Home / Astology / Zodiac Signs and Their IPL Predictions: What They Thought vs What the Cricket Gods Laughed At – The Times of India
Zodiac Signs and Their IPL Predictions: What They Thought vs What the Cricket Gods Laughed At – The Times of India

Zodiac Signs and Their IPL Predictions: What They Thought vs What the Cricket Gods Laughed At – The Times of India

Every IPL season, the zodiac squad becomes self-proclaimed cricket professionals. But the universe had its popcorn in a position, staring at the chaos spread like a Christopher Nolan plot in Rohit Shetty colours.

Aries (Team Manifestation)

Called it early: “This is the year for Punjab Kings!” Then Punjab misplaced the plot quicker than a Netflix rom-com. Aries attempted to stick constructive. The stars, then again, had different plans.

Taurus (Team Loyalty Over Logic)

Backed CSK find it irresistible used to be a circle of relatives industry. When Dhoni blinked, Taurus felt feelings they hadn’t processed since Demonetisation. Still refused to confess defeat—as a result of loyalty beats truth.

Gemini (Flip-Flop Central)

Switched groups mid-tournament. First MI, then LSG, then whoever received the toss. Claimed it used to be “strategic analysis.” In fact, Gemini simply sought after to be proper as soon as. Once.

Cancer (The Nostalgic Oracle)

Whispered about Raina and Gambhir like they had been historic conflict heroes. Predicted an emotional comeback arc. Got a group-stage go out as an alternative. Rain, tears, identical factor.

Leo (RCB Incarnate)

Believed yearly used to be

the

12 months. Wore purple, roared loud, made reels. Then got here the group-stage heartbreak—once more. Yet, Leo rose like Shah Rukh in a climax, announcing, “Picture abhi baaki hai.” Spoiler: it wasn’t.

Virgo (Spreadsheet in Human Form)

Calculated win ratios, pitch stats, and moon indicators. Predicted GT would win. GT didn’t. Virgo blamed “retrograde.” Astrology stated: don’t battle destiny with Excel.

Libra (Team Aesthetic)

Chose groups according to jersey colours. SRH had orange, so it used to be giving major personality power. When they were given bowled out for 120, Libra up to date their Insta tale with “vibes still immaculate.”

Scorpio (Silent Strategist)

Kept it low-key. Backed RR or even guess snacks on it. Got burned. Refused to confess defeat. Scorpio plotted revenge at the IPL set of rules.

Sagittarius (Optimistic Tourist)

Didn’t care who received—simply sought after sixes and chaos. Backed KKR as it felt “cinematic.” When KKR misplaced, Sagittarius blamed the script and praised the soundtrack.

Capricorn (CEO of Disappointment)

Backed LSG with the seriousness of an investor. Watched them crash and burn like a startup with an excessive amount of seed investment. Said “next year” with deadpan hope.

Aquarius (The Disruptor)

Supported whichever staff nobody else used to be supporting. Believed SRH would surprise the arena. SRH surprised nobody. Aquarius known as it a “learning season.”

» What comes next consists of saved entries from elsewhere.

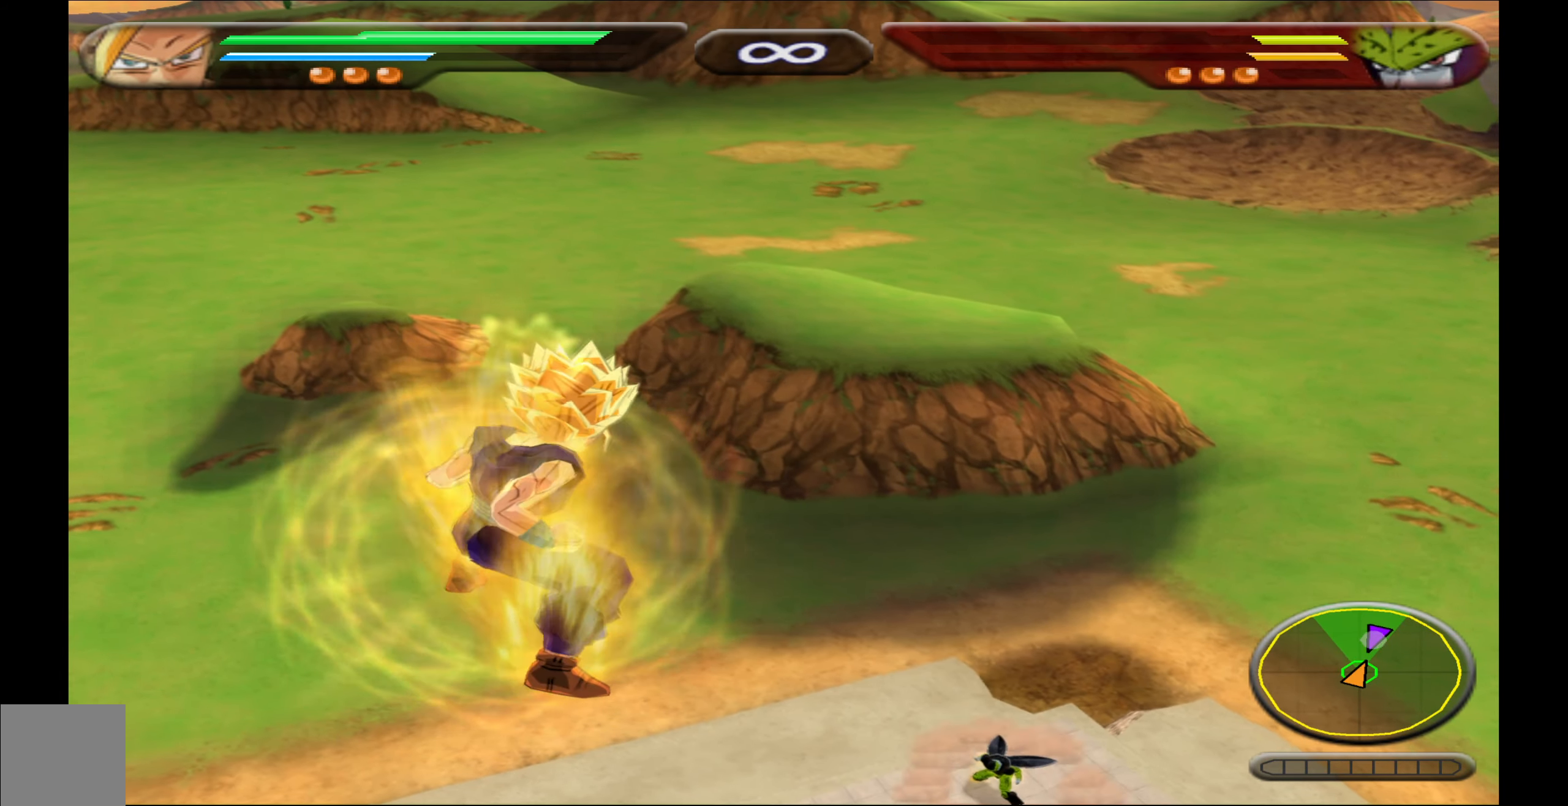
{"buttons": ["L2"], "events": []}
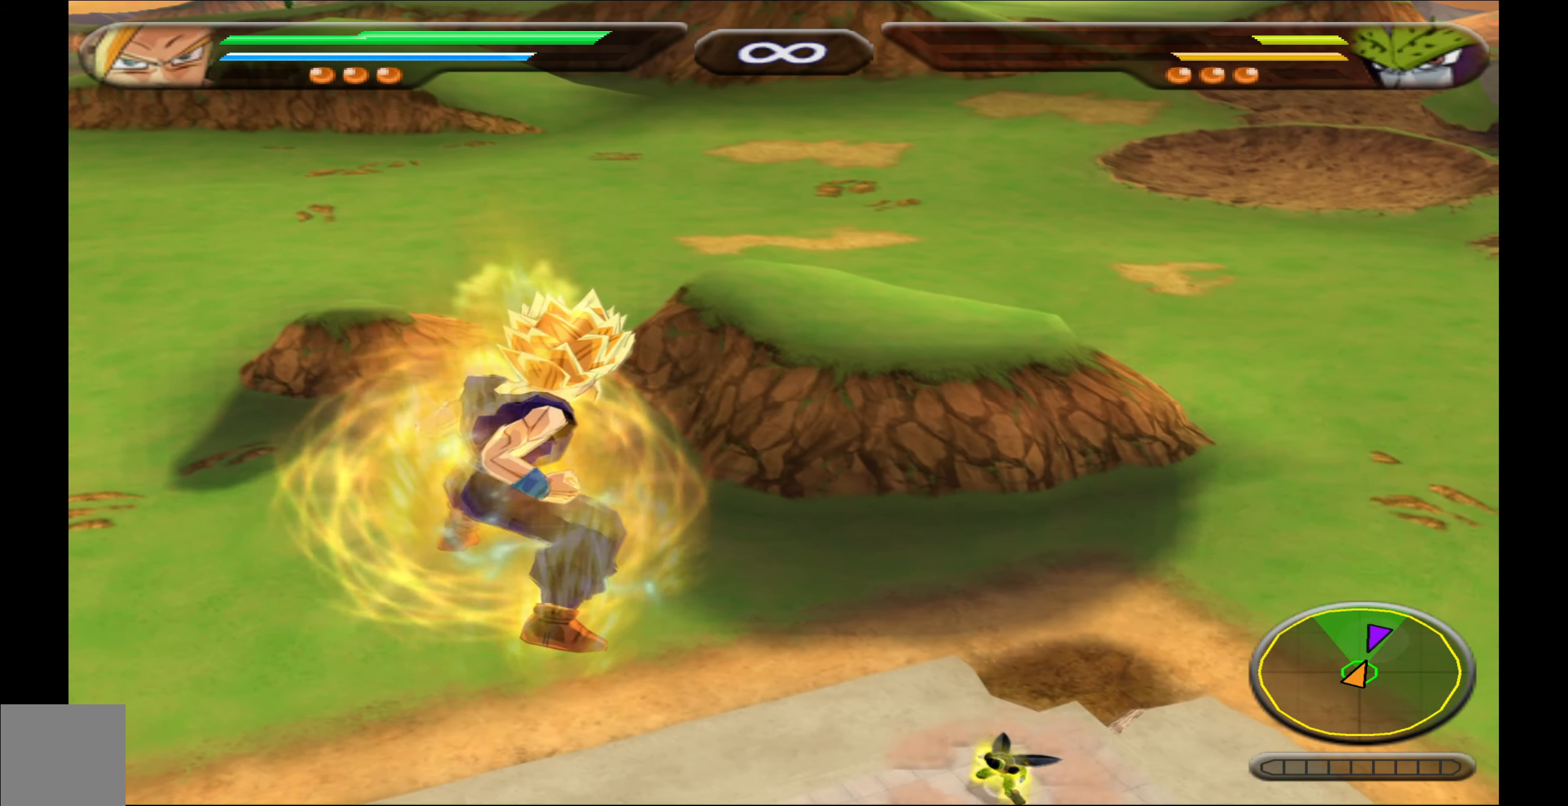
{"buttons": ["L2"], "events": []}
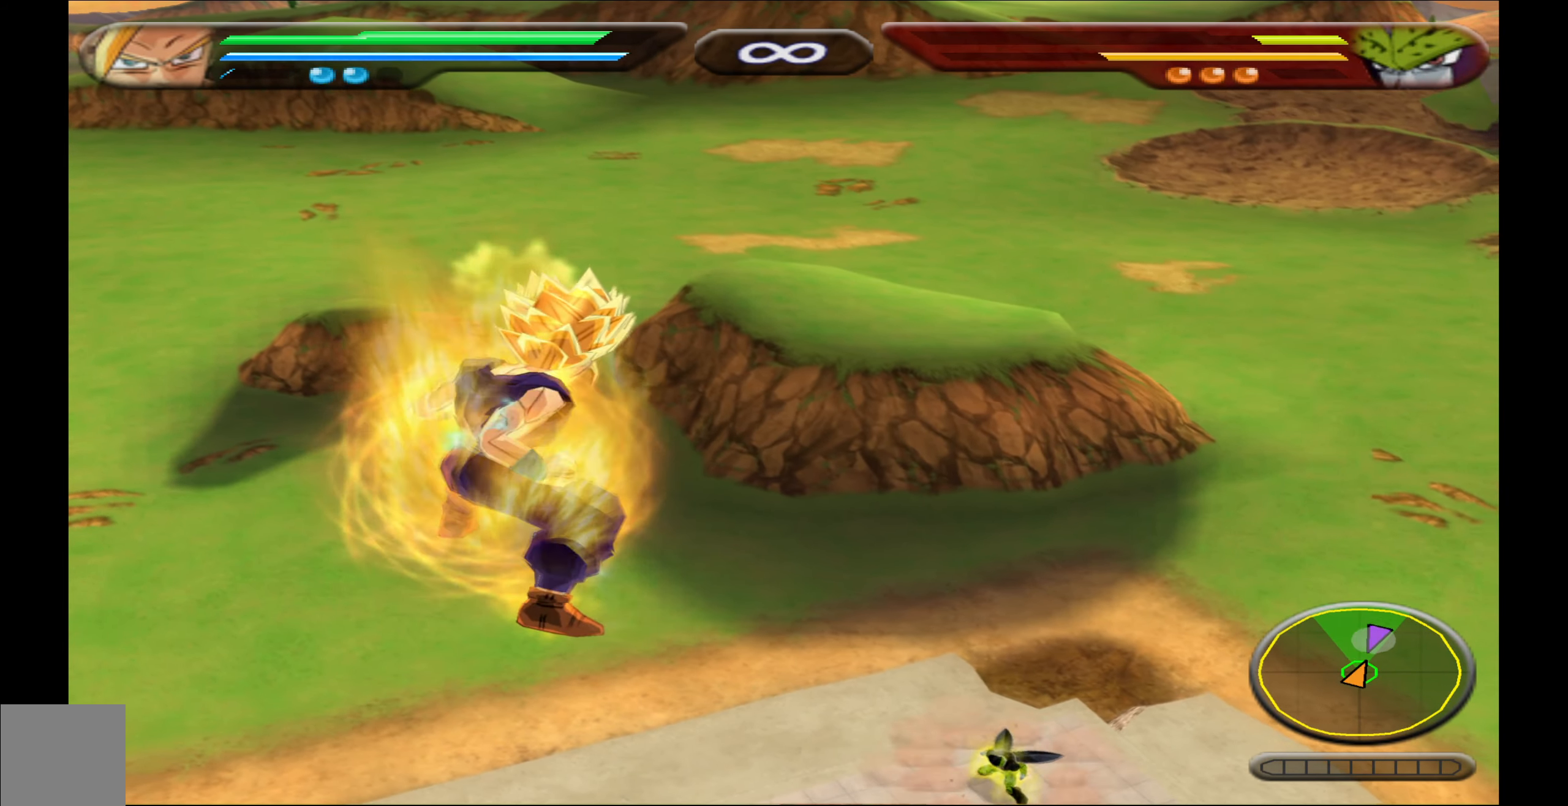
{"buttons": ["L2"], "events": []}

Pisces (Emotional Investor)

Felt the whole thing. Predicted MI would upward push like a phoenix. MI fell like a cleaning soap opera personality on slippery stairs. Pisces cried anyway.


Discover the whole thing about astrology on the Times of India, together with day by day horoscopes for Aries, Taurus, Gemini, Cancer, Leo, Virgo, Libra, Scorpio, Sagittarius, Capricorn, Aquarius, and Pisces.